In Sandusky County in Northwestern Ohio, on a hot, sunny afternoon, migrant workers drive stakes into the ground to support the pepper plants. Soon the workers will pick them by hand…row after row, acre after acre. 43 year old Orfelinda Lopez has traveled from her Texas home to work at this farm for 11 years. Her husband has worked here for 15 years. They are originally from Mexico. Lopez says the work is hard but she knows what to do. For the cucumber plants, soon to be gherkin pickles, it’s all about making sure to pick them when they’re small.
“Yea, one tries to pick number ones so you can get paid better, but you have to pick them all regardless of what size it’s on the plant.”
Baldemar Velasquez translates for Lopez. He’s the President of the Farm Labor Organizing Committee or FLOC. The union represents about 3,000 Ohio migrant workers. Velasquez says his members in Ohio face increasing pressure. He says authorities are making it more difficult for migrant workers to stay.
“We don’t know what’s going to happen. There may be an immigration scare. And when that happens, when the border patrol gets out there and they raid a local establishment like they did these Mexican restaurants a couple of years ago, it sent a streak of fear among all the immigrant community.”
State Statistics validate those suspicions. According to the Ohio Department of Job and Family Services, the number of Ohio migrant workers dropped by 9 percent from 2010 to 2011. Sandusky and Ottawa counties also saw a drop of migrant workers.
Migrant workers stay in Ohio from April until early November. They make at least $7.85 an hour, but if they work for the piece rate they can earn up to $16 an hour.
21-year-old Victor Rodriquez worries about an immigration crackdown.
“Yea everybody is concerned about that. We’re all afraid of the immigration.”
Migrant worker Orfelinda Lopez says workers and farmers spread the word if they see an I.D. checkpoint.
“There is word among the community here among even the farmers who notify this particular farm that there is a checkpoint set up on Route 6 or someplace and the word spreads among the people not to go out in that direction so they don’t get stopped.”
Two years ago Lopez adds several farm workers were stopped and later deported. Their absence created a heavier workload for those who remained.
“They haven’t had any problems this year, but the year before last they did pick up some workers coming from the cabbage harvest and they were detained and deported.”
The drop in migrant workers is taking a toll on farmers.
Ottawa County’s Daryl Knipp, has been in the family farming business for 38 years. Until last year the crops grown on his farm included tomatoes and cucumbers, but Knipp says because of the crackdown on migrant workers, he decided to eliminate labor intensive produce like tomatoes and cucumbers.

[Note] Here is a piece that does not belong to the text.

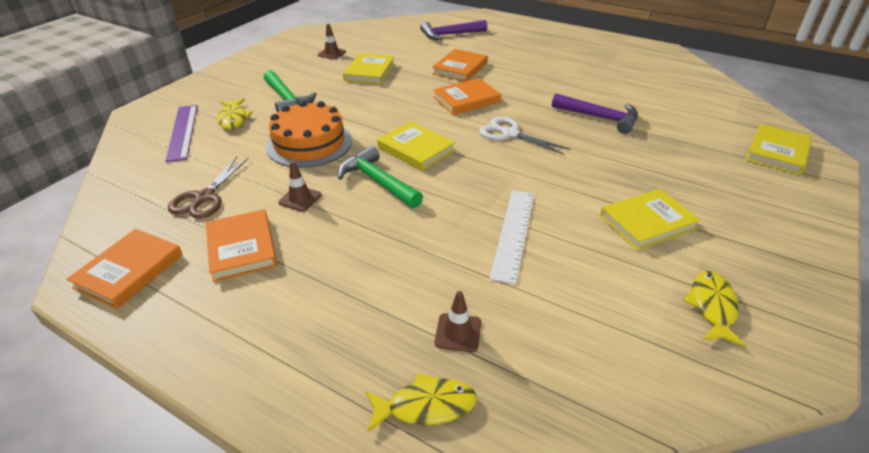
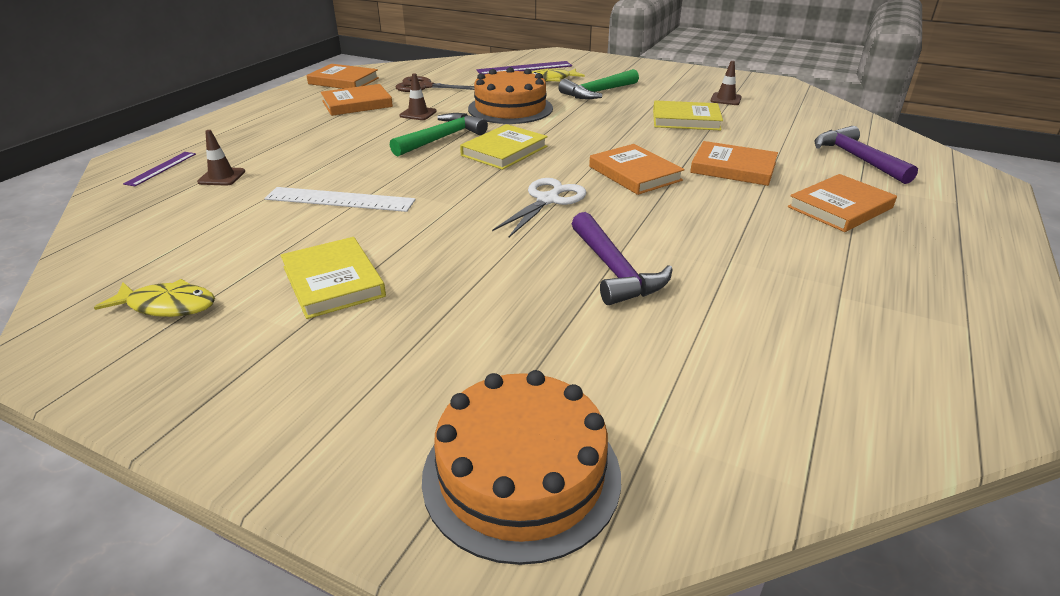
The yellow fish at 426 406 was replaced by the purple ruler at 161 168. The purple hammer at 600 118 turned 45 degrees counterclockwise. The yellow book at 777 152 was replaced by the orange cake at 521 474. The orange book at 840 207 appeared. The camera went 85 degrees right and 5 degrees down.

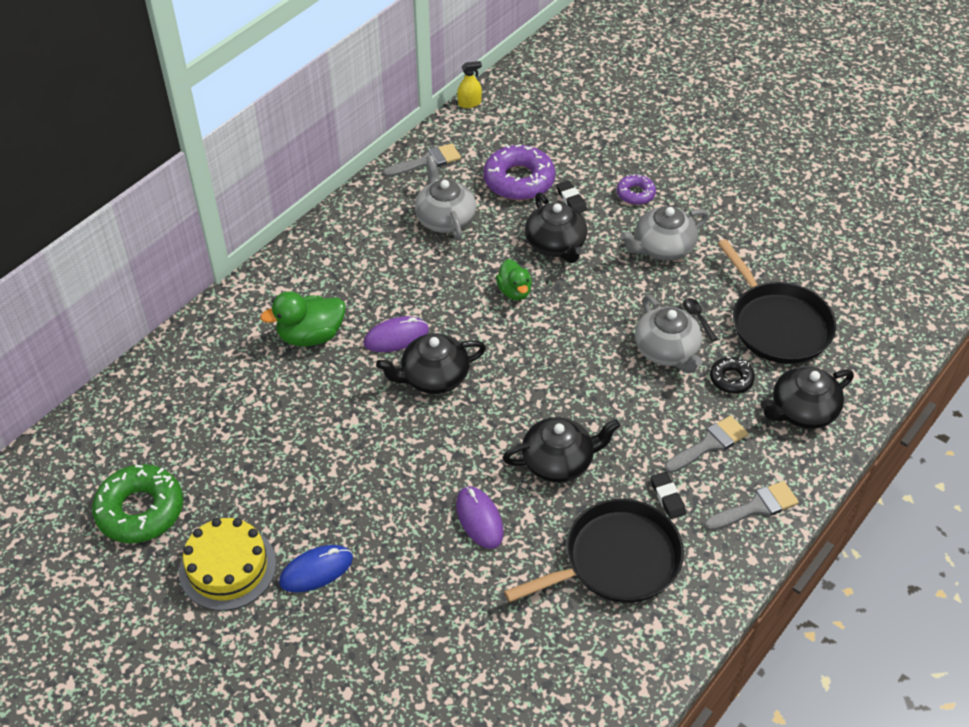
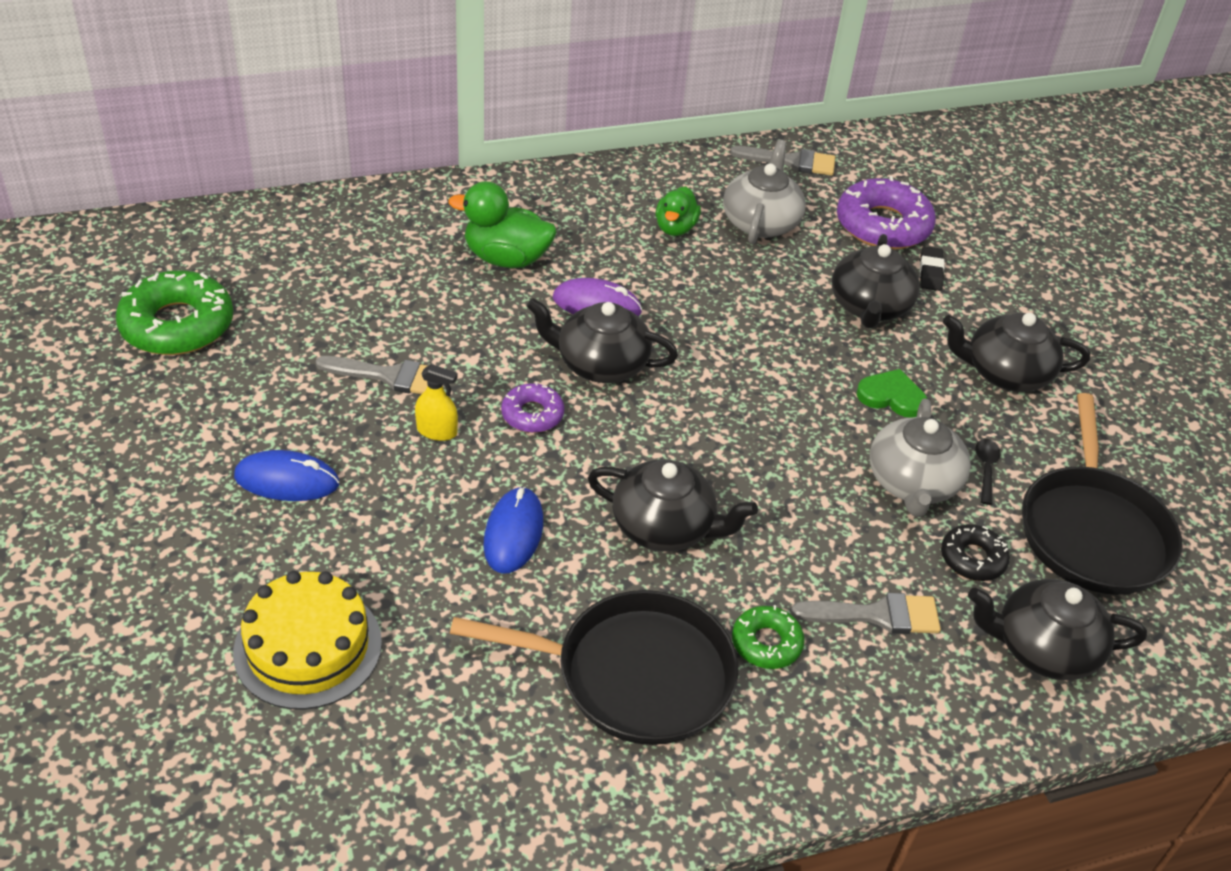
The yellow cake moved from 227 567 to 308 647. The purple mouse at 479 519 became the blue mouse at 513 533. The yellow spray bottle moved from 469 103 to 437 431. The green duck moved from 514 291 to 675 228. The purple donut moved from 635 194 to 532 414. The grey teapot at 662 247 became the black teapot at 1005 373. The black eraser at 667 497 was replaced by the green donut at 766 643. The grey brush moved from 756 507 to 390 376. The green heart at 891 396 appeared. The camera went 30 degrees right and 5 degrees down.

“It seems like immigration is more in the forefront and it seems harder to find good workers who have the right credentials to be able work in this country. It’s become more of a challenge over the years and that’s one of the stressors I was trying to relieve,” says Knipp.
Knipp says it’s hard to know sometimes if a worker’s paperwork is accurate.
“Unfortunately we did have one situation where an employee that we had had for several years and who had had five children born in the United States, had a minor parking misdemeanor incident that turned into checking his paperwork. And he was ultimately taken away from his family,” explains Knipp.
The Ohio Produce Growers and Marketers Association reports some farmers are reducing the amount of crops they grow as they compete for the migrant workers who are available in Ohio.
FLOC has sued the border patrol for what it sees as aggressive tactics. Last month, 3 men were stopped in north Toledo for a supposed traffic violation when an agent asked a passenger in the vehicle for identification.
Farmer Daryl Knipp hopes lawmakers find a permanent solution soon.
“We need a very simple, basic program that lets us go out of the country to find these workers, bring them in, let them do their work and then let them go back home without a lot of strings attached to it,” says Knipp.